Il governatore della Regione di Zara, Josip Bilaver, ha confermato ai giornalisti che sono in fase di stesura i documenti progettuali. L’acqua arriverà dal fiume Zermagna, lungo 69 chilometri, con una portata media di 23 metri cubi al secondo e che sfocia in mare nell’entroterra di Zara

Andrea Marsanich
L’abitato dell’isola di Ugliano, nell’arcipelago zaratino: i 6.000 residenti riceveranno l’acqua per primi
L’abitato dell’isola di Ugliano, nell’arcipelago zaratino: i 6.000 residenti riceveranno l’acqua per primi

Un progetto da 280 milioni di euro, costoso più del nuovo ponte di Sabbioncello, mega struttura che unisce la Dalmazia meridionale e il resto della Croazia. Riflettori puntati sulla costruzione della rete idrica che finalmente porterà acqua potabile sulle isole dell’arcipelago di Zara, l’unica porzione della regione insulare croata - con l’eccezione delle isole di Pasman e Ugliano - ancora sprovvista di acqua corrente.

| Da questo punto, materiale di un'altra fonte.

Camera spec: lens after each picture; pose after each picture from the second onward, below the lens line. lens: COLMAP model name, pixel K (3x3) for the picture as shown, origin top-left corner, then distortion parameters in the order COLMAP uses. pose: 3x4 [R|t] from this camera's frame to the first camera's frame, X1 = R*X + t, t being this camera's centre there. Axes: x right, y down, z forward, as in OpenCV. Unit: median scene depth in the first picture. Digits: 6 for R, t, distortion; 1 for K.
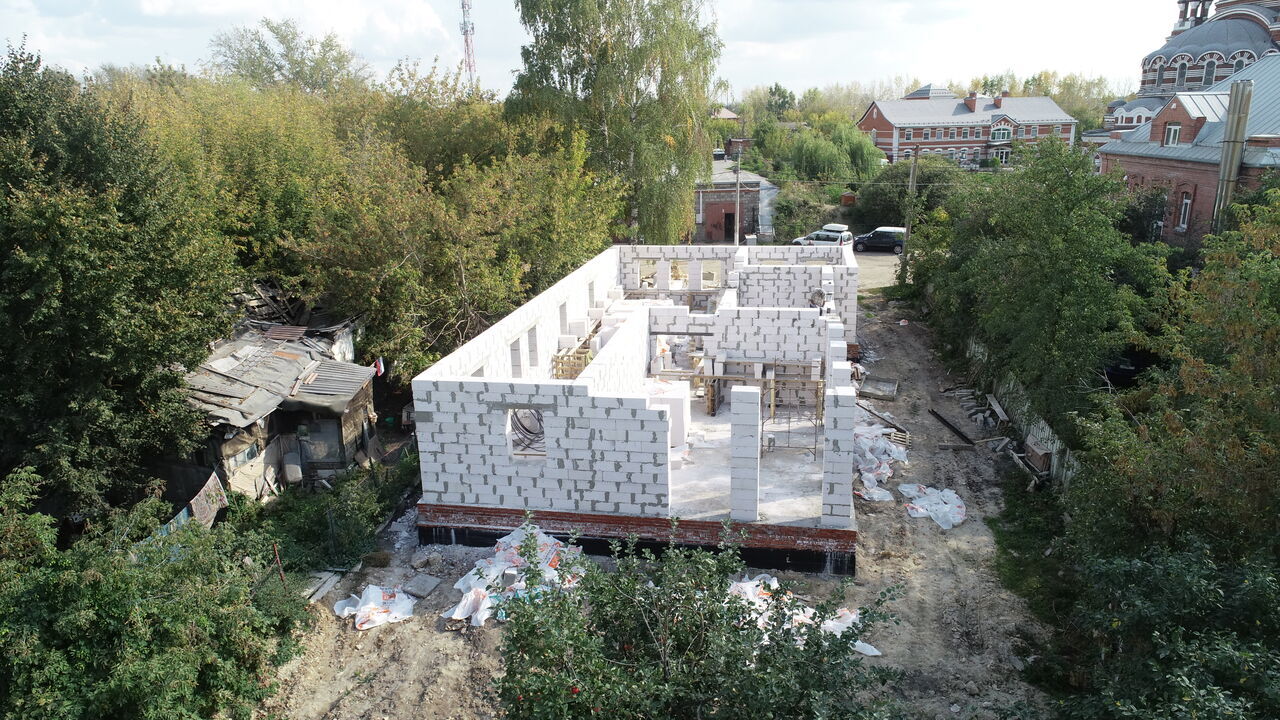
lens RADIAL K [[856.8, 0, 634.7], [0, 856.8, 362.9], [0, 0, 1]] dist [-0.002678, 0.000555]
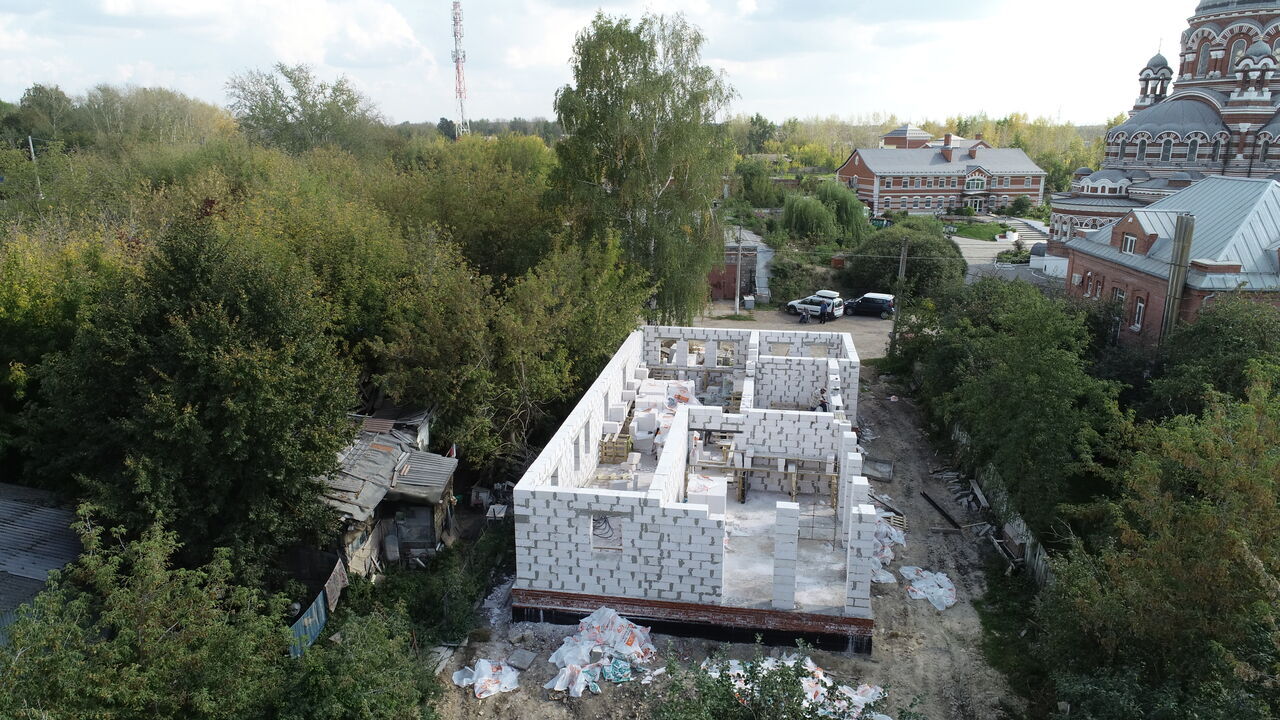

Il governatore della Regione di Zara, Josip Bilaver, ha confermato ai giornalisti che sono in fase di stesura i documenti progettuali. L’acqua arriverà dal fiume Zermagna, lungo 69 chilometri, con una portata media di 23 metri cubi al secondo e che sfocia in mare nell’entroterra di Zara. «Il nostro progetto», ha detto Bilaver, «sta avanzando e risolverà i problemi idrici non solo dell’arcipelago zaratino, ma anche di numerose utenze sulla terraferma. Siamo impegnati nell’ottenimento dei permessi di costruzione, con lo studio di impatto ambientale ormai alle spalle. I fondi che riceveremo saranno impiegati subito nell’approntamento della rete idrica nelle nostre isole, progetto la cui realizzazione dovrebbe venire alla luce in capo a due o tre anni».

L’acqua arriverà dapprima a Ugliano, isola Lunga ed Eso; successivamente nelle isole di Sferinaz (Sant’Ignazio), Isto, Rava e Melada. Le isole più distanti dalla terraferma - quelle di Selve, Ulbo e Premuda - non verranno dotate di acquedotto con acqua corrente, ma potranno contare su dissalatori o desalinizzatori. In queste ultime tre isole, il fabbisogno annuo è rispettivamente 7.000, 22.000 e 9.000 mila metri cubi di acqua, quantitativi che arrivano tramite un’apposita nave cisterna.

L’arcipelago di Zara (circa 300 isole e isolotti) ha una popolazione che raggiunge le 20.000 unità, isola di Pago compresa. Per numero di abitanti l’isola maggiore è Ugliano (6.000 residenti), seguita da Pasman (2.700), isola Lunga (1.500), Eso (600) e Selve (300). Isto e Melada hanno entrambe 200 residenti, Ulbo 150 e Rava una settantina. Nell’isoletta di Calugerà o Lazzaretto - la più piccola isola abitata della Croazia - i residenti sono solamente 35.

I suddetti 280 milioni di euro, almeno per quanto riguarda i lavori nella regione insulare, comprendono la posa di 238 chilometri di acquedotto, di cui 24 chilometri sistemati in mare e poi 13 bacini e 10 stazioni di captaggio, oltre ai tre citati dissalatori.

Quanto riferito dal governatore Bilaver, ossia l’arrivo dell’acqua potabile entro il 2029 sulle isole, non viene condiviso però dall’opinione pubblica isolana, né da alcuni sindaci, secondo i quali l’attesa per avere l’acqua corrente dalla terraferma sarà di qualche anno più lunga.